▸ **ASSIGNMENT**: The material below contains a line with "X769696D01*" and a line with "X725539Y416000D01*". Copy exactly those two lines and all lines between them.

▸ **SOURCE RECORDS**:
Content starts
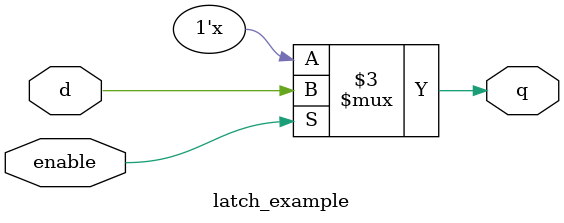
<source format=sv>
module latch_example #() (
    input wire enable,
    input wire d,
    output reg q
);

    always_comb
    begin
        if (enable) begin
            q = d;
        end
        // Missing else branch causes a latch for q
    end
endmodule


</source>
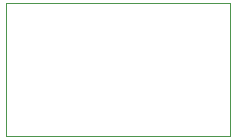
<source format=gm1>
G04 #@! TF.FileFunction,Profile,NP*
%FSLAX46Y46*%
G04 Gerber Fmt 4.6, Leading zero omitted, Abs format (unit mm)*
G04 Created by KiCad (PCBNEW 4.1.0-alpha+201605071002+6776~44~ubuntu14.04.1-product) date Sun 29 May 2016 22:00:10 BST*
%MOMM*%
%LPD*%
G01*
G04 APERTURE LIST*
%ADD10C,0.100000*%
%ADD11C,0.010000*%
G04 APERTURE END LIST*
D10*
D11*
X144950000Y-105600000D02*
X144950000Y-94400000D01*
X125950000Y-105600000D02*
X144950000Y-105600000D01*
X125950000Y-94400000D02*
X125950000Y-105600000D01*
X144950000Y-94400000D02*
X125950000Y-94400000D01*
M02*

</source>
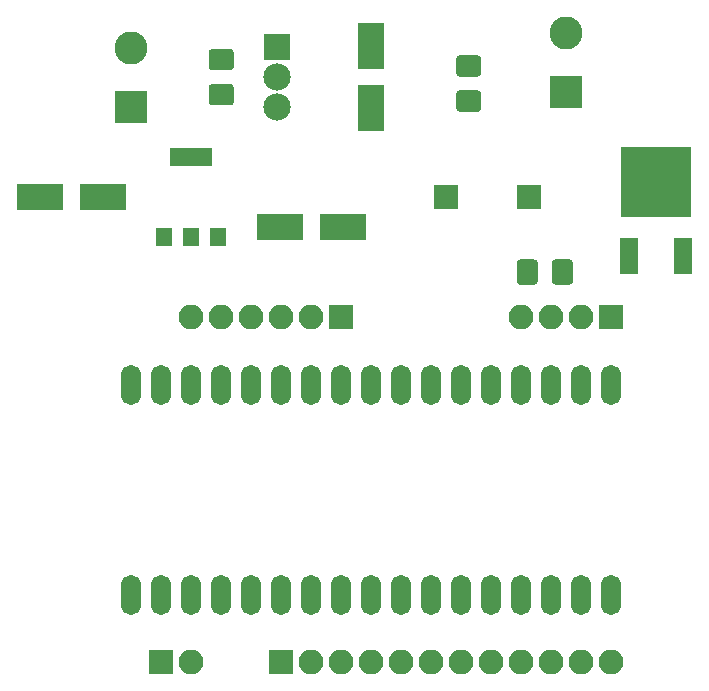
<source format=gbr>
%TF.GenerationSoftware,KiCad,Pcbnew,5.1.6*%
%TF.CreationDate,2020-09-09T09:45:11+10:00*%
%TF.ProjectId,TX,54582e6b-6963-4616-945f-706362585858,rev?*%
%TF.SameCoordinates,Original*%
%TF.FileFunction,Soldermask,Top*%
%TF.FilePolarity,Negative*%
%FSLAX46Y46*%
G04 Gerber Fmt 4.6, Leading zero omitted, Abs format (unit mm)*
G04 Created by KiCad (PCBNEW 5.1.6) date 2020-09-09 09:45:11*
%MOMM*%
%LPD*%
G01*
G04 APERTURE LIST*
%ADD10R,2.800000X2.800000*%
%ADD11C,2.800000*%
%ADD12O,1.700000X3.400000*%
%ADD13R,2.250000X3.900000*%
%ADD14R,3.900000X2.250000*%
%ADD15R,2.305000X2.305000*%
%ADD16C,2.305000*%
%ADD17R,1.550000X3.170000*%
%ADD18R,5.950000X5.900000*%
%ADD19R,1.350000X1.650000*%
%ADD20R,3.600000X1.650000*%
%ADD21R,2.100000X2.100000*%
%ADD22O,2.100000X2.100000*%
G04 APERTURE END LIST*
D10*
%TO.C,Battery*%
X134620000Y-80010000D03*
D11*
X134620000Y-75010000D03*
%TD*%
D12*
%TO.C,STM32F103C8T6*%
X134620000Y-103512620D03*
X134620000Y-121292620D03*
X137160000Y-103505000D03*
X137160000Y-121285000D03*
X139700000Y-103505000D03*
X139700000Y-121285000D03*
X142240000Y-103512620D03*
X142240000Y-121285000D03*
X144780000Y-103512620D03*
X144780000Y-121285000D03*
X147320000Y-103505000D03*
X147320000Y-121285000D03*
X149860000Y-103512620D03*
X149860000Y-121285000D03*
X152400000Y-103505000D03*
X152400000Y-121292620D03*
X154940000Y-103512620D03*
X154940000Y-121292620D03*
X157480000Y-103512620D03*
X157480000Y-121292620D03*
X160020000Y-103512620D03*
X160020000Y-121292620D03*
X162560000Y-103512620D03*
X162560000Y-121285000D03*
X165100000Y-103512620D03*
X165100000Y-121292620D03*
X167640000Y-103505000D03*
X167640000Y-121292620D03*
X170180000Y-103512620D03*
X170180000Y-121285000D03*
X172720000Y-103512620D03*
X172720000Y-121285000D03*
X175260000Y-103505000D03*
X175260000Y-121285000D03*
%TD*%
D13*
%TO.C,22u*%
X154940000Y-80120000D03*
X154940000Y-74820000D03*
%TD*%
D14*
%TO.C,10u*%
X132190000Y-87630000D03*
X126890000Y-87630000D03*
%TD*%
%TO.C,10u*%
X152510000Y-90170000D03*
X147210000Y-90170000D03*
%TD*%
D15*
%TO.C,5VR*%
X146939000Y-74930000D03*
D16*
X146939000Y-77470000D03*
X146939000Y-80010000D03*
%TD*%
D17*
%TO.C,NPN*%
X176770000Y-92625000D03*
D18*
X179070000Y-86360000D03*
D17*
X181370000Y-92625000D03*
%TD*%
D19*
%TO.C,3V3R*%
X137400000Y-91030000D03*
X139700000Y-91030000D03*
X142000000Y-91030000D03*
D20*
X139700000Y-84230000D03*
%TD*%
D10*
%TO.C,LED*%
X171450000Y-78740000D03*
D11*
X171450000Y-73740000D03*
%TD*%
D21*
%TO.C,1x2*%
X137160000Y-127000000D03*
D22*
X139700000Y-127000000D03*
%TD*%
D21*
%TO.C,1x4*%
X175260000Y-97790000D03*
D22*
X172720000Y-97790000D03*
X170180000Y-97790000D03*
X167640000Y-97790000D03*
%TD*%
D21*
%TO.C,1x6*%
X152400000Y-97790000D03*
D22*
X149860000Y-97790000D03*
X147320000Y-97790000D03*
X144780000Y-97790000D03*
X142240000Y-97790000D03*
X139700000Y-97790000D03*
%TD*%
D21*
%TO.C,1x12*%
X147320000Y-127000000D03*
D22*
X149860000Y-127000000D03*
X152400000Y-127000000D03*
X154940000Y-127000000D03*
X157480000Y-127000000D03*
X160020000Y-127000000D03*
X162560000Y-127000000D03*
X165100000Y-127000000D03*
X167640000Y-127000000D03*
X170180000Y-127000000D03*
X172720000Y-127000000D03*
X175260000Y-127000000D03*
%TD*%
D21*
%TO.C,GND*%
X161290000Y-87630000D03*
%TD*%
%TO.C,.47u*%
G36*
G01*
X141485176Y-75070000D02*
X142994824Y-75070000D01*
G75*
G02*
X143315000Y-75390176I0J-320176D01*
G01*
X143315000Y-76574824D01*
G75*
G02*
X142994824Y-76895000I-320176J0D01*
G01*
X141485176Y-76895000D01*
G75*
G02*
X141165000Y-76574824I0J320176D01*
G01*
X141165000Y-75390176D01*
G75*
G02*
X141485176Y-75070000I320176J0D01*
G01*
G37*
G36*
G01*
X141485176Y-78045000D02*
X142994824Y-78045000D01*
G75*
G02*
X143315000Y-78365176I0J-320176D01*
G01*
X143315000Y-79549824D01*
G75*
G02*
X142994824Y-79870000I-320176J0D01*
G01*
X141485176Y-79870000D01*
G75*
G02*
X141165000Y-79549824I0J320176D01*
G01*
X141165000Y-78365176D01*
G75*
G02*
X141485176Y-78045000I320176J0D01*
G01*
G37*
%TD*%
%TO.C,RB*%
G36*
G01*
X172040000Y-93225176D02*
X172040000Y-94734824D01*
G75*
G02*
X171719824Y-95055000I-320176J0D01*
G01*
X170535176Y-95055000D01*
G75*
G02*
X170215000Y-94734824I0J320176D01*
G01*
X170215000Y-93225176D01*
G75*
G02*
X170535176Y-92905000I320176J0D01*
G01*
X171719824Y-92905000D01*
G75*
G02*
X172040000Y-93225176I0J-320176D01*
G01*
G37*
G36*
G01*
X169065000Y-93225176D02*
X169065000Y-94734824D01*
G75*
G02*
X168744824Y-95055000I-320176J0D01*
G01*
X167560176Y-95055000D01*
G75*
G02*
X167240000Y-94734824I0J320176D01*
G01*
X167240000Y-93225176D01*
G75*
G02*
X167560176Y-92905000I320176J0D01*
G01*
X168744824Y-92905000D01*
G75*
G02*
X169065000Y-93225176I0J-320176D01*
G01*
G37*
%TD*%
%TO.C,RC*%
G36*
G01*
X162440176Y-78585000D02*
X163949824Y-78585000D01*
G75*
G02*
X164270000Y-78905176I0J-320176D01*
G01*
X164270000Y-80089824D01*
G75*
G02*
X163949824Y-80410000I-320176J0D01*
G01*
X162440176Y-80410000D01*
G75*
G02*
X162120000Y-80089824I0J320176D01*
G01*
X162120000Y-78905176D01*
G75*
G02*
X162440176Y-78585000I320176J0D01*
G01*
G37*
G36*
G01*
X162440176Y-75610000D02*
X163949824Y-75610000D01*
G75*
G02*
X164270000Y-75930176I0J-320176D01*
G01*
X164270000Y-77114824D01*
G75*
G02*
X163949824Y-77435000I-320176J0D01*
G01*
X162440176Y-77435000D01*
G75*
G02*
X162120000Y-77114824I0J320176D01*
G01*
X162120000Y-75930176D01*
G75*
G02*
X162440176Y-75610000I320176J0D01*
G01*
G37*
%TD*%
%TO.C,LED_Pin*%
X168275000Y-87630000D03*
%TD*%
M02*

</source>
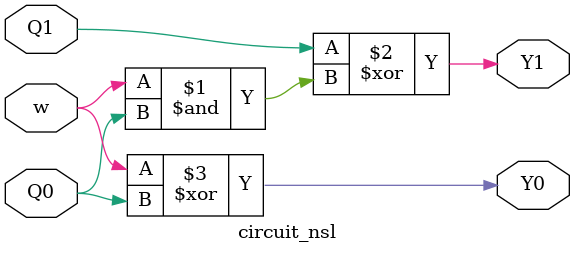
<source format=v>
module circuit_nsl (w, Q1, Q0, Y1, Y0);
	input w, Q1, Q0;
	output Y1, Y0;
	
	assign Y1 = Q1 ^ (w & Q0);
	assign Y0 = w ^ Q0;
	
endmodule
</source>
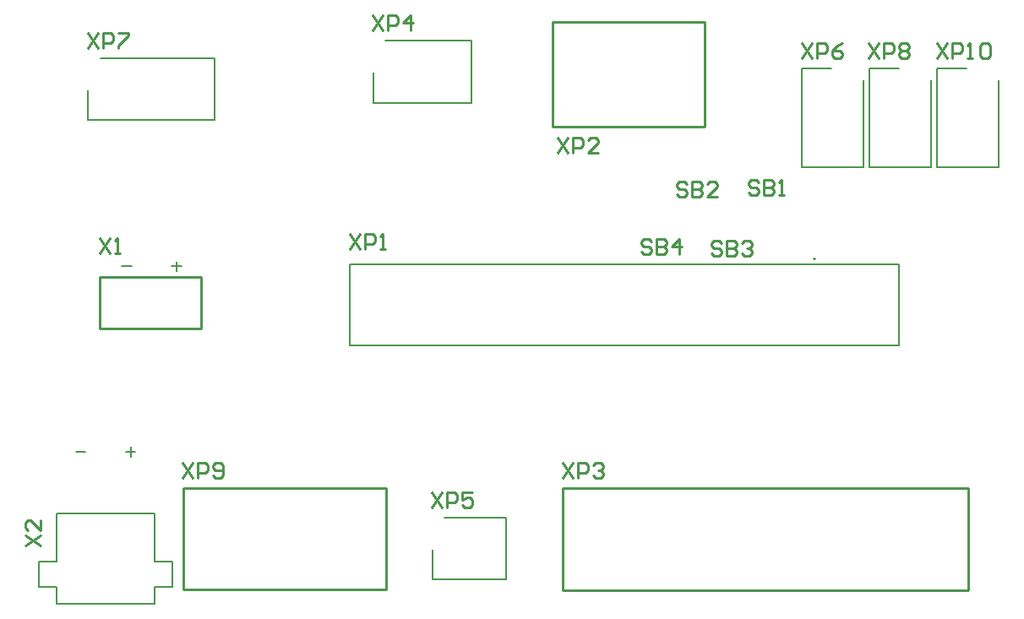
<source format=gto>
G04*
G04 #@! TF.GenerationSoftware,Altium Limited,Altium Designer,20.0.12 (288)*
G04*
G04 Layer_Color=65535*
%FSLAX44Y44*%
%MOMM*%
G71*
G01*
G75*
%ADD10C,0.2000*%
%ADD11C,0.2540*%
%ADD12C,0.1500*%
%ADD13C,0.1270*%
D10*
X841500Y346000D02*
G03*
X841500Y346000I-1000J0D01*
G01*
X963000Y537000D02*
X993000D01*
X963000Y438000D02*
Y537000D01*
Y438000D02*
X1025000D01*
Y525000D01*
X895000Y537000D02*
X925000D01*
X895000Y438000D02*
Y537000D01*
Y438000D02*
X957000D01*
Y525000D01*
X125000Y547000D02*
X239500D01*
Y485000D02*
Y547000D01*
X112500Y485000D02*
X239500D01*
X112500D02*
Y515000D01*
X827500Y537000D02*
X857500D01*
X827500Y438000D02*
Y537000D01*
Y438000D02*
X889500D01*
Y525000D01*
X457500Y24500D02*
Y54500D01*
Y24500D02*
X531500D01*
Y86500D01*
X469500D02*
X531500D01*
X398000Y502500D02*
Y532500D01*
Y502500D02*
X497000D01*
Y564500D01*
X410000D02*
X497000D01*
D11*
X207800Y14450D02*
Y116450D01*
X411250D01*
Y14450D02*
Y116450D01*
X207800Y14450D02*
X411000D01*
X588100Y14050D02*
X791550D01*
X588100D02*
Y116050D01*
X588350D02*
X791550D01*
X994750Y14050D02*
Y116050D01*
X791300Y14050D02*
X994750D01*
X791550Y116050D02*
X994750D01*
X577622Y478961D02*
X679222D01*
X577622D02*
Y583355D01*
X679222D01*
X730022Y478961D02*
Y583355D01*
X628422Y478961D02*
X730022D01*
X628422Y583355D02*
X730022D01*
X124000Y276000D02*
X226000D01*
X124000D02*
Y328000D01*
X226000D01*
Y276000D02*
Y328000D01*
X374840Y370771D02*
X384997Y355536D01*
Y370771D02*
X374840Y355536D01*
X390075D02*
Y370771D01*
X397693D01*
X400232Y368232D01*
Y363153D01*
X397693Y360614D01*
X390075D01*
X405310Y355536D02*
X410388D01*
X407849D01*
Y370771D01*
X405310Y368232D01*
X582687Y467617D02*
X592843Y452383D01*
Y467617D02*
X582687Y452383D01*
X597922D02*
Y467617D01*
X605539D01*
X608078Y465078D01*
Y460000D01*
X605539Y457461D01*
X597922D01*
X623313Y452383D02*
X613157D01*
X623313Y462539D01*
Y465078D01*
X620774Y467617D01*
X615696D01*
X613157Y465078D01*
X457224Y112133D02*
X467381Y96898D01*
Y112133D02*
X457224Y96898D01*
X472459D02*
Y112133D01*
X480077D01*
X482616Y109594D01*
Y104515D01*
X480077Y101976D01*
X472459D01*
X497851Y112133D02*
X487694D01*
Y104515D01*
X492772Y107055D01*
X495312D01*
X497851Y104515D01*
Y99437D01*
X495312Y96898D01*
X490233D01*
X487694Y99437D01*
X962800Y562569D02*
X972957Y547334D01*
Y562569D02*
X962800Y547334D01*
X978035D02*
Y562569D01*
X985653D01*
X988192Y560030D01*
Y554952D01*
X985653Y552412D01*
X978035D01*
X993270Y547334D02*
X998348D01*
X995809D01*
Y562569D01*
X993270Y560030D01*
X1005966D02*
X1008505Y562569D01*
X1013584D01*
X1016123Y560030D01*
Y549873D01*
X1013584Y547334D01*
X1008505D01*
X1005966Y549873D01*
Y560030D01*
X206680Y141787D02*
X216837Y126552D01*
Y141787D02*
X206680Y126552D01*
X221915D02*
Y141787D01*
X229533D01*
X232072Y139248D01*
Y134170D01*
X229533Y131630D01*
X221915D01*
X237150Y129091D02*
X239689Y126552D01*
X244768D01*
X247307Y129091D01*
Y139248D01*
X244768Y141787D01*
X239689D01*
X237150Y139248D01*
Y136709D01*
X239689Y134170D01*
X247307D01*
X894696Y562569D02*
X904853Y547334D01*
Y562569D02*
X894696Y547334D01*
X909931D02*
Y562569D01*
X917549D01*
X920088Y560030D01*
Y554952D01*
X917549Y552412D01*
X909931D01*
X925166Y560030D02*
X927705Y562569D01*
X932784D01*
X935323Y560030D01*
Y557491D01*
X932784Y554952D01*
X935323Y552412D01*
Y549873D01*
X932784Y547334D01*
X927705D01*
X925166Y549873D01*
Y552412D01*
X927705Y554952D01*
X925166Y557491D01*
Y560030D01*
X927705Y554952D02*
X932784D01*
X112400Y572663D02*
X122557Y557428D01*
Y572663D02*
X112400Y557428D01*
X127635D02*
Y572663D01*
X135253D01*
X137792Y570124D01*
Y565046D01*
X135253Y562506D01*
X127635D01*
X142870Y572663D02*
X153027D01*
Y570124D01*
X142870Y559967D01*
Y557428D01*
X827386Y562569D02*
X837543Y547334D01*
Y562569D02*
X827386Y547334D01*
X842621D02*
Y562569D01*
X850239D01*
X852778Y560030D01*
Y554952D01*
X850239Y552412D01*
X842621D01*
X868013Y562569D02*
X862934Y560030D01*
X857856Y554952D01*
Y549873D01*
X860395Y547334D01*
X865474D01*
X868013Y549873D01*
Y552412D01*
X865474Y554952D01*
X857856D01*
X397726Y590039D02*
X407883Y574804D01*
Y590039D02*
X397726Y574804D01*
X412961D02*
Y590039D01*
X420579D01*
X423118Y587500D01*
Y582421D01*
X420579Y579882D01*
X412961D01*
X435814Y574804D02*
Y590039D01*
X428196Y582421D01*
X438353D01*
X588346Y141385D02*
X598503Y126150D01*
Y141385D02*
X588346Y126150D01*
X603581D02*
Y141385D01*
X611199D01*
X613738Y138846D01*
Y133767D01*
X611199Y131228D01*
X603581D01*
X618816Y138846D02*
X621355Y141385D01*
X626434D01*
X628973Y138846D01*
Y136307D01*
X626434Y133767D01*
X623895D01*
X626434D01*
X628973Y131228D01*
Y128689D01*
X626434Y126150D01*
X621355D01*
X618816Y128689D01*
X49882Y58804D02*
X65118Y68961D01*
X49882D02*
X65118Y58804D01*
Y84196D02*
Y74039D01*
X54961Y84196D01*
X52422D01*
X49882Y81657D01*
Y76578D01*
X52422Y74039D01*
X124396Y366961D02*
X134553Y351726D01*
Y366961D02*
X124396Y351726D01*
X139631D02*
X144709D01*
X142170D01*
Y366961D01*
X139631Y364422D01*
X676843Y363078D02*
X674304Y365617D01*
X669226D01*
X666687Y363078D01*
Y360539D01*
X669226Y358000D01*
X674304D01*
X676843Y355461D01*
Y352922D01*
X674304Y350382D01*
X669226D01*
X666687Y352922D01*
X681922Y365617D02*
Y350382D01*
X689539D01*
X692078Y352922D01*
Y355461D01*
X689539Y358000D01*
X681922D01*
X689539D01*
X692078Y360539D01*
Y363078D01*
X689539Y365617D01*
X681922D01*
X704774Y350382D02*
Y365617D01*
X697157Y358000D01*
X707313D01*
X746843Y362078D02*
X744304Y364618D01*
X739226D01*
X736687Y362078D01*
Y359539D01*
X739226Y357000D01*
X744304D01*
X746843Y354461D01*
Y351922D01*
X744304Y349383D01*
X739226D01*
X736687Y351922D01*
X751922Y364618D02*
Y349383D01*
X759539D01*
X762078Y351922D01*
Y354461D01*
X759539Y357000D01*
X751922D01*
X759539D01*
X762078Y359539D01*
Y362078D01*
X759539Y364618D01*
X751922D01*
X767157Y362078D02*
X769696Y364618D01*
X774774D01*
X777314Y362078D01*
Y359539D01*
X774774Y357000D01*
X772235D01*
X774774D01*
X777314Y354461D01*
Y351922D01*
X774774Y349383D01*
X769696D01*
X767157Y351922D01*
X712843Y421078D02*
X710304Y423618D01*
X705226D01*
X702687Y421078D01*
Y418539D01*
X705226Y416000D01*
X710304D01*
X712843Y413461D01*
Y410922D01*
X710304Y408382D01*
X705226D01*
X702687Y410922D01*
X717922Y423618D02*
Y408382D01*
X725539D01*
X728078Y410922D01*
Y413461D01*
X725539Y416000D01*
X717922D01*
X725539D01*
X728078Y418539D01*
Y421078D01*
X725539Y423618D01*
X717922D01*
X743313Y408382D02*
X733157D01*
X743313Y418539D01*
Y421078D01*
X740774Y423618D01*
X735696D01*
X733157Y421078D01*
X784382Y423078D02*
X781843Y425617D01*
X776765D01*
X774226Y423078D01*
Y420539D01*
X776765Y418000D01*
X781843D01*
X784382Y415461D01*
Y412922D01*
X781843Y410382D01*
X776765D01*
X774226Y412922D01*
X789461Y425617D02*
Y410382D01*
X797078D01*
X799618Y412922D01*
Y415461D01*
X797078Y418000D01*
X789461D01*
X797078D01*
X799618Y420539D01*
Y423078D01*
X797078Y425617D01*
X789461D01*
X804696Y410382D02*
X809774D01*
X807235D01*
Y425617D01*
X804696Y423078D01*
D12*
X925000Y259500D02*
Y340500D01*
X375000Y259500D02*
X925000D01*
X375000D02*
Y340500D01*
X925000D01*
X150000Y152500D02*
X160000D01*
X155000Y147500D02*
Y157500D01*
X100000Y152500D02*
X110000D01*
X80500Y90500D02*
X179500D01*
Y42500D02*
Y90500D01*
Y42500D02*
X196500D01*
Y17500D02*
Y42500D01*
X179500Y17500D02*
X196500D01*
X179500Y500D02*
Y17500D01*
X80500Y500D02*
X179500D01*
X80500D02*
Y17500D01*
X63500D02*
X80500D01*
X63500D02*
Y42500D01*
X80500D01*
Y90500D01*
D13*
X146000Y338500D02*
X156000D01*
X201000Y333500D02*
Y343500D01*
X196000Y338500D02*
X206000D01*
M02*

</source>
Content ends
▸ **EXERCISE RESULT**:
X769696D01*
X767157Y351922D01*
X712843Y421078D02*
X710304Y423618D01*
X705226D01*
X702687Y421078D01*
Y418539D01*
X705226Y416000D01*
X710304D01*
X712843Y413461D01*
Y410922D01*
X710304Y408382D01*
X705226D01*
X702687Y410922D01*
X717922Y423618D02*
Y408382D01*
X725539D01*
X728078Y410922D01*
Y413461D01*
X725539Y416000D01*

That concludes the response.